In a noisy Little Mountain tavern

Today was another glorious one with blue sky and sunshine and just enough breeze to make it all bearable. My trip into town was sprinkled with greetings as happy people walked dogs and jogged and rode their bicycles. It was all very lovely.

In the meanwhilst, 10,000 miles and a hemisphere away…it was mum’s birthday so, Denise, Trace (it was also Tracey’s birthday) and various family members took her out for dinner at a nearby tavern. And, to sort of be there with them, Denise called me for a video chat.

The tavern was excessively loud. So much so that no-one could hear me. Most of the conversation was when people put the phone up to their face which negated the video aspect somewhat as I stared at eerie close-ups of eyes and ears and blurry hair.

Not that I had a problem hearing. As I tried to say, I could hear everything and they could have just talked. But, it was a bit crazy so, after I was passed around to most of the table (why didn’t Nathalia say hello?) Denise said she’d call back once they were outside.

A while later, they were sat in Tracey’s parked car. It was very quiet though still a bit eerie. Mum was very tired and couldn’t remember anything. I think she knew who I was.

Anyway, it wasn’t long before they all said goodbye and took mum home. All a bit weird, but it was lovely seeing Mum, Denise, Tracey, Kelly, Maddy, Jaxon and, of course, the minimally bearded Mitchie.

Following our very short video call, I spent most of the rest of the day continuing with work on the website for Mirinda. I had to create some buttons based on staff photos which was fun. It was all a bit more focussed than I’m used to. Still, I enjoyed it. Immensely.

Today, this happened

Alice Middleton Boring died today in 1955. She was 72. She was a biologist, zoologist and herpetologist. She was also a teacher and a Christian.

Born in the US, she taught for a time in China. From 1918 in fact. Firstly at Peking Union Medical College then at Yenching University.
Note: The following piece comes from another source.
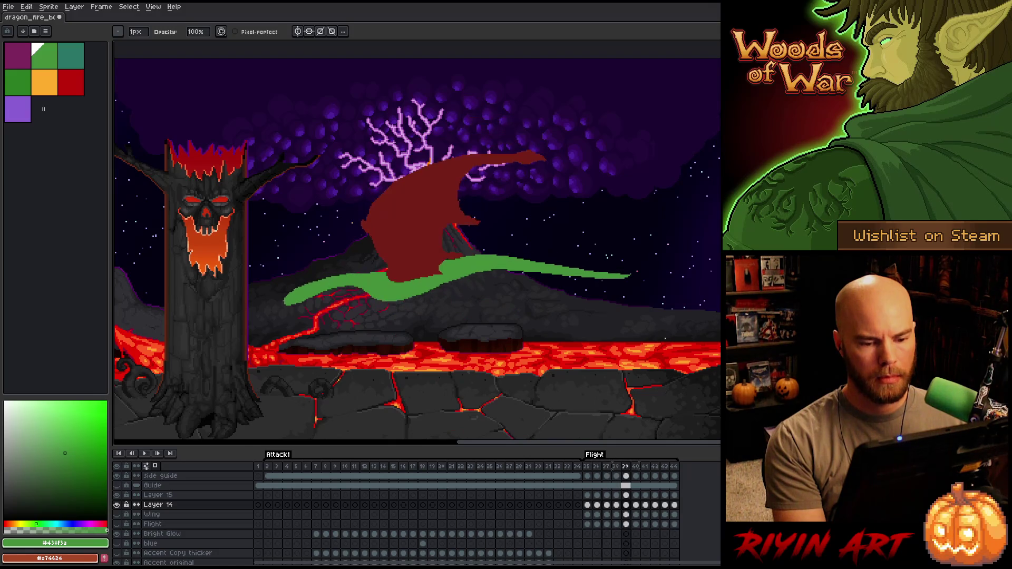
Stop playback and flip between frames 41–43 to compare the tail, ending on frame 42
{"action": "key", "text": "Return"}
{"action": "key", "text": "Right"}
{"action": "key", "text": "Right"}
The first president of Yenching was another American, John Leighton Stuart who eventually became the US ambassador to China.

The Peking Medical College had been set up in 1906, mostly with American funding, all from Christian organisations devoted to missionary work. The idea, I assume, was to teach the ‘heathen’ Chinese, medicine and Christian values at the same time.
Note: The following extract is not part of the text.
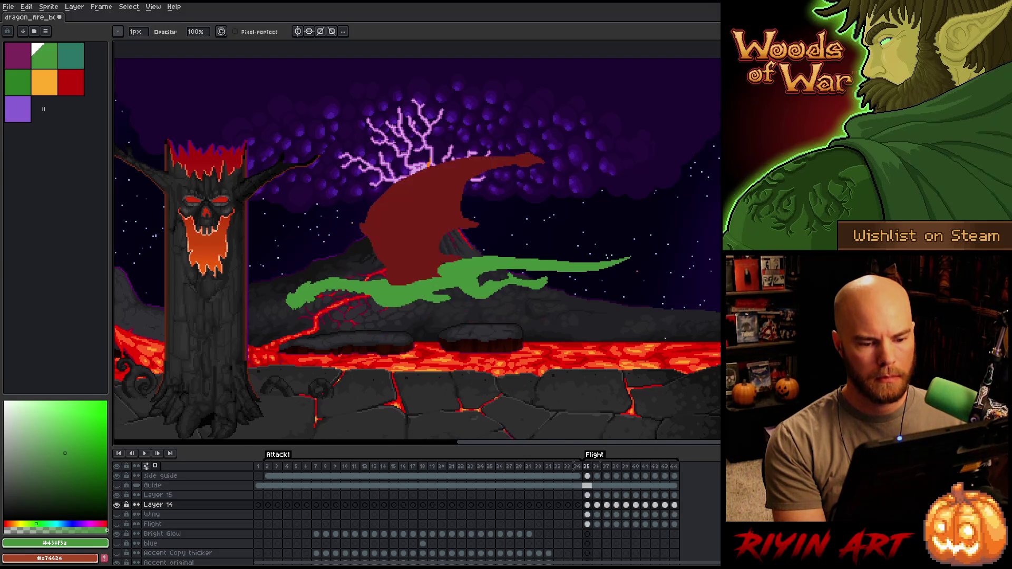
{"action": "key", "text": "Right"}
{"action": "key", "text": "Left"}
{"action": "key", "text": "Left"}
Of course, this all changed in the 1950’s, mostly by The Cultural Revolution which described the Peking Medical College as elitist, cosmopolitan, and failing to “serve the people“. They promptly renamed it the Beijing Anti-Imperialism Hospital. The Americans had long gone.
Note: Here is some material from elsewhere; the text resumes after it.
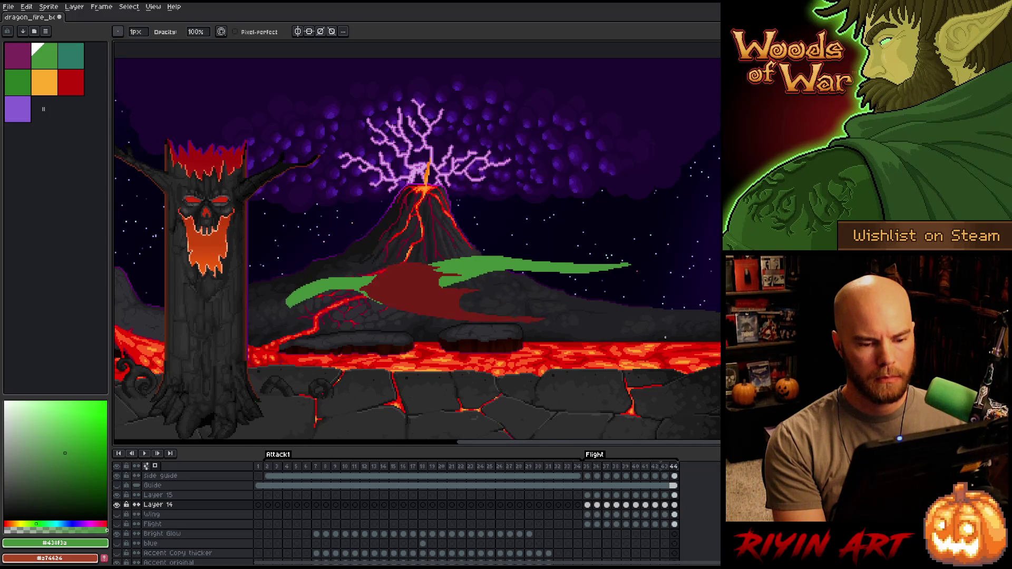
{"action": "key", "text": "Left"}
{"action": "key", "text": "Left"}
Particularly Alice Middletone Boring. She had left the Peking Medical College in 1923 when she moved to Yenching University. And she was still there during World War Two.

Following the attack on Pearl Harbour, as an alien, she was put in a Chinese internment camp, where she remained until the end of the war. She eventually returned to the US but often returned to China.

She is most noted for her study of Chinese reptiles and amphibians. Her Survey of Chinese Amphibia, published in 1940, is still cited in Zoological papers.

It has to be said that Alice may have been Boring by name, but she was not boring by nature. She was, clearly, one amazing woman.